TEXT UNDER STUDY:

Re: [jira] Commented: (NUTCH-36) Chinese in Nutch

Posted by Jack Tang <hi...@gmail.com>.

Cutting

I agree with you!
All segmentation of the character stream should be done in NutchAnalysis.jj. 

More, here are something wrong in my solution. I feel so so so sorry
about my "impulsive" patch. I found it some days ago, and I am working
on it.
In my project I just replace my CJKAnalyzer with ContentAnalyzer in
NutchDocumentAnalyzer.

Here is the reason what I got:
Say CJK character sequences "C1C2C3C4" ("C1" here means one CJK
character), passed through bi-gram segementation, the result should be
"C1C2"(0,2), "C2C3"(1,3), "C3C4"(2,4).[NOTE: first number in bracket
is token's start offset and the second one is end offset] In another
words, the bi-gram segmented terms should merged when they return new
Token. And the known in my solution is that the postion of tokens are
totally wrong, like "C1C2"(0,2), "C2C3"(3,5), "C3C4"(6,8). So, it is
crashed when the search summary show.

/Jack

On Apr 12, 2005 6:20 AM, Doug Cutting (JIRA) <ji...@apache.org> wrote:
>     [ http://issues.apache.org/jira/browse/NUTCH-36?page=comments#action_62604 ]
> 
> Doug Cutting commented on NUTCH-36:
> -----------------------------------
> 
> I like what this patch does, but not how it does it.  Nutch should perform bi-gram segementation of CJK character sequences.  This patch performs such segmentation at two places: in the character stream that is the input to the tokenizer, and in a filter that processes the output of the tokenizer.  I'm unclear why the latter is required.  The former should suffice, no?
> 
> But instead of segmenting in the character stream it should be done in the tokenizer itself.  I think this could be done with something like the following in NutchAnalysis.jj.
> 
> | <SIGRAM: <CJK> >
> 
> { if (prevCJK) {
>    matchedToken.image = prevCJK + matchedToken.image;
>  } else {
>    matchedToken.image = "_" + matchedToken.image;
>  }
> }
> 
> A little more would be required to maintain prevCJK.
> 
> Thoughts?
> 
> > Chinese in Nutch
> > ----------------
> >
> >          Key: NUTCH-36
> >          URL: http://issues.apache.org/jira/browse/NUTCH-36
> >      Project: Nutch
> >         Type: Improvement
> >   Components: indexer, searcher
> >  Environment: all
> >     Reporter: Jack Tang
> >     Priority: Minor
> >  Attachments: &#26700
> >
> > Nutch now support Chinese in very simple way: NutchAnalysis segments CJK term word-by-word.
> > So, if I search Chinese term 'FooBar'(two Chinese words: 'Foo' and 'Bar'), the result in web gui will highlight 'FooBar' and 'Foo', 'Bar'. While we expect Nutch only highlights 'FooBar'.

TASKS TO COMPLETE:
#1 In the Nutch thread about Chinese segmentation, what did Jack Tang replace his CJKAnalyzer with in his own project?
#2 Translate this sentence from the Nutch thread about Chinese segmentation into Spanish: "I like what this patch does, but not how it does it."
#3 Pick up the Nutch thread about Chinese segmentation after its final sentence and write the next part.

SUPPLIED DATA:
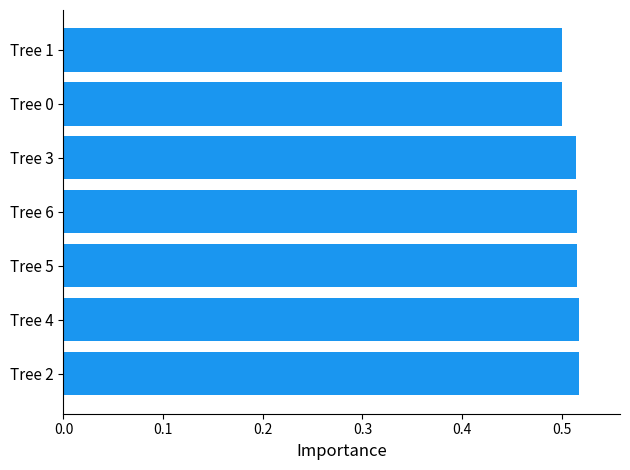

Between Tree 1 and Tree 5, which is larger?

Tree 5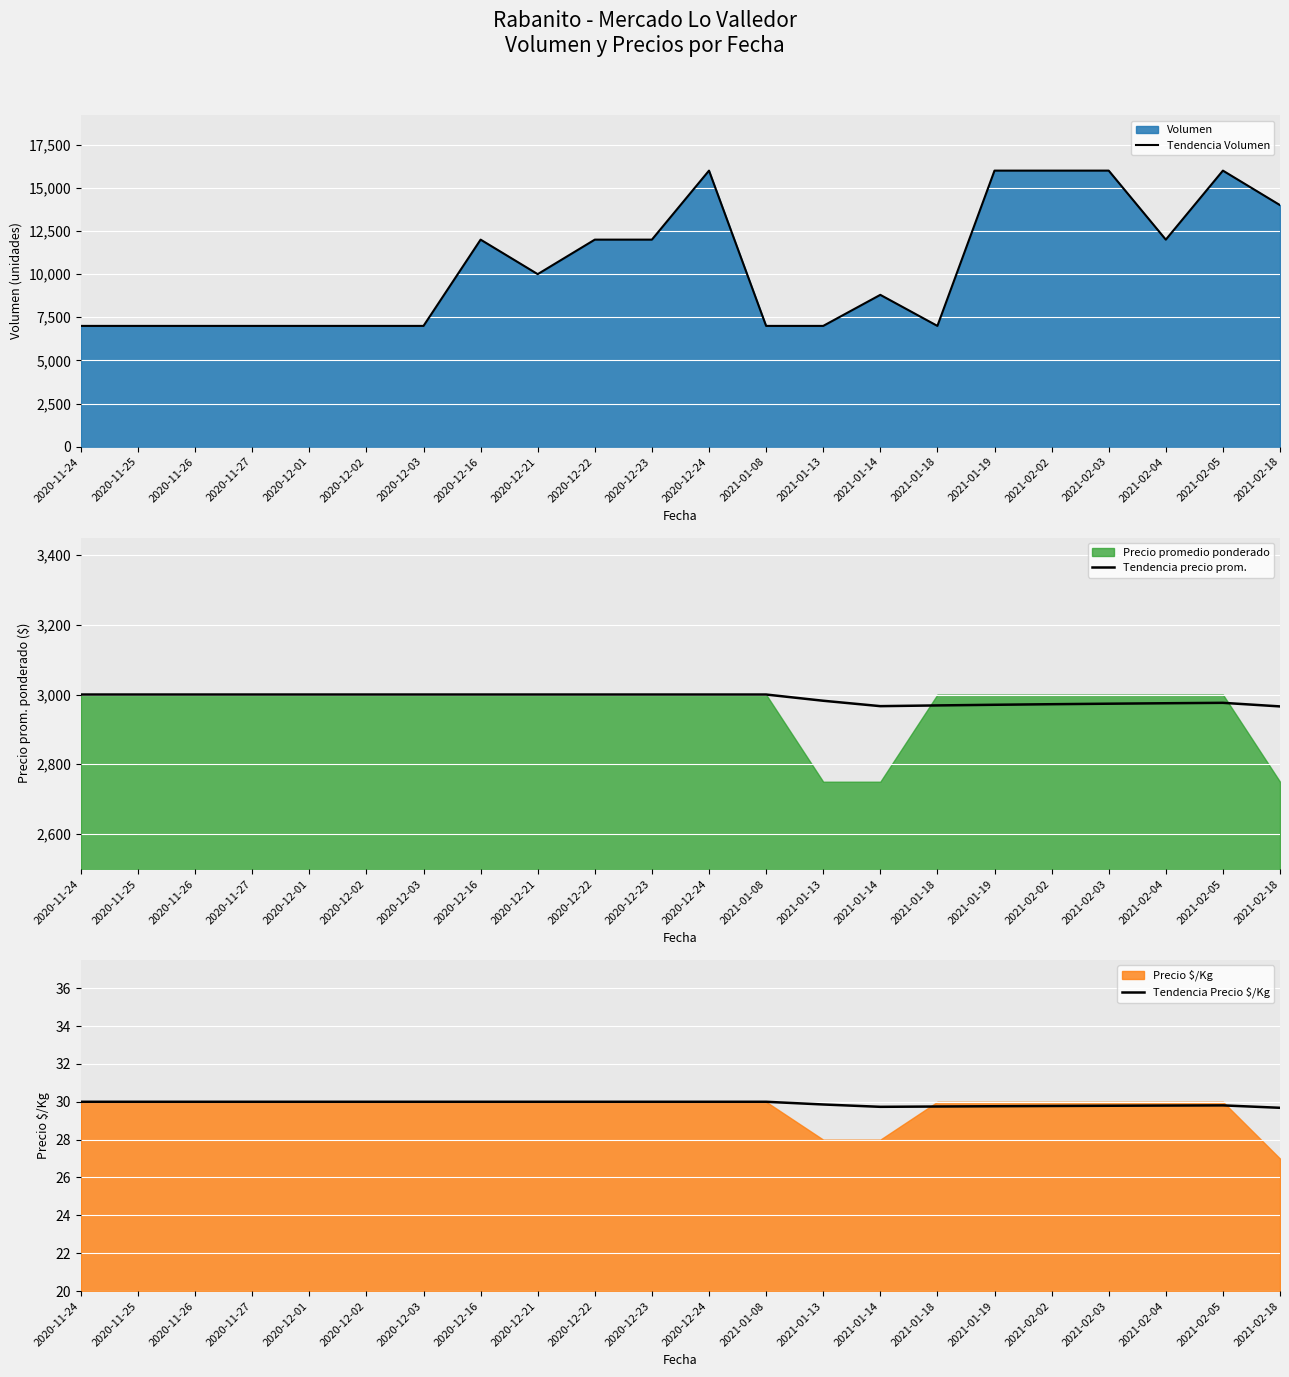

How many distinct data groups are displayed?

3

SET OF ANSWERS:
#1 He replaced it with ContentAnalyzer in NutchDocumentAnalyzer.

#2 Me gusta lo que hace este parche, pero no cómo lo hace.

#3
> 
> --
> This message is automatically generated by JIRA.
> -
> If you think it was sent incorrectly contact one of the administrators:
>   http://issues.apache.org/jira/secure/Administrators.jspa
> -
> If you want more information on JIRA, or have a bug to report see:
>   http://www.atlassian.com/software/jira
> 
>

Re: [jira] Commented: (NUTCH-36) Chinese in Nutch

Posted by Jack Tang <hi...@gmail.com>.

Hi Kerang

I have test the query, no problem in summary highlight. It is really
amazing. It's the solution for Chinese bi-gram segmentation.

Regards
/Jack

On 9/22/05, Jack Tang <hi...@gmail.com> wrote:
> Hi Kerang
>
> Pretty nice hack!
> I will test highlight in query summary now...
> see you.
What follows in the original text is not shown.